Cutting off the choice of providing public wi-fi to the user on pain of banishment from the Internet, raises obvious issues itself of infringement of freedom of expression and association. Avaiability of unsecured wi-fi in public areas, say, in parks or on streets or at emergencies, is also arguably , as Schneier and co believe, a public good. Given that, it should be asked whether a proper balance is being maintained if we legislate to ban an asset of general public interest, in order to protect the legitimate property interests of one narrow commercial sector. It also raises the question of whether a wi-fi operator might be a "mere conduit" under the E-Commerce Directive, Art 12, and if so whether, in effect, strict liability for other people's misdeeds can be imposed on such operators without infringing EC law.
This point is dealt with in my powerpoint which I believe will be soon up on the relevant website along with other slides from the day. Will add URL shortly.
I think the best point raised during the day which I had not really considered at all before, was how long a general ban or disconnection after notice would last. (I think this came from Michelle Childs, but I am not totally sure.) Does a foolish upload or two by a teenager in your house mean that dad and/or mum is banned from the Internet forever? Even when we talk of true criminal sanctions (and copyright is at root a civil matter), jail terms (bar "life means life" for murder) have to be of defined length. Do we want a world where ISPs are ordered by the content industry to patrol indefinite lifetime bans from the Internet? Would legislation include provisions for appeals after a certain time and has anyone thought through the due process ramifications? The more you think about it, the more damningly flawed the whole idea is.

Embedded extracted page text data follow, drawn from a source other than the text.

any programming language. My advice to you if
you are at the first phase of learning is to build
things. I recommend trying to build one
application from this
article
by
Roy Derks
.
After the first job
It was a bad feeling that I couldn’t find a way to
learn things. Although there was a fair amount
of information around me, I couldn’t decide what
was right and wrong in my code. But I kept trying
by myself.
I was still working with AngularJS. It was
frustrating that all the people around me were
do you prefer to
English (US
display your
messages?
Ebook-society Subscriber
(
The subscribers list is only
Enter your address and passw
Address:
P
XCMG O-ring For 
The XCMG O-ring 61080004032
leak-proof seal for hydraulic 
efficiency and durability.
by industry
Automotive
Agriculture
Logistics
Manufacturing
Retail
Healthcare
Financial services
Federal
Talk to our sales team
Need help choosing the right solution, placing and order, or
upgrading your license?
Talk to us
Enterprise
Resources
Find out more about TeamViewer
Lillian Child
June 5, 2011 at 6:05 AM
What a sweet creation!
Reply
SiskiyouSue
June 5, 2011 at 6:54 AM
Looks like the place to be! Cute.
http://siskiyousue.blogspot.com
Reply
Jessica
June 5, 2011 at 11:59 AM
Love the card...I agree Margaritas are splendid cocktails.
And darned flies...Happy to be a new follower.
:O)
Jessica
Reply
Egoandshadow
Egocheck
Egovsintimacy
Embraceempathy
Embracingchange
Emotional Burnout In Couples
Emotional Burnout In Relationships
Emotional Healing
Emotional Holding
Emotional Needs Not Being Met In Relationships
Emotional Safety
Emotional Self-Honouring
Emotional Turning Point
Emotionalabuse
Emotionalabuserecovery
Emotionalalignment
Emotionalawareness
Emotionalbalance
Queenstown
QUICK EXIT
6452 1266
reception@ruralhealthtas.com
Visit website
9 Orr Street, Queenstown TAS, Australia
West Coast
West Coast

In France, at least, the whole process is going to be under the supervision of an independent tribunal given directions by a judge. If we do end up going down this route in legislation, the French system should be the minimum starting point for transparency and due process. I hope instead however that the UK government and BERR will, after due consideration, decide this approach, with all its capacity for disproportionate human right infringement and errors in proof and process, is not a suitable way to police filesharing, when so many other routes exist.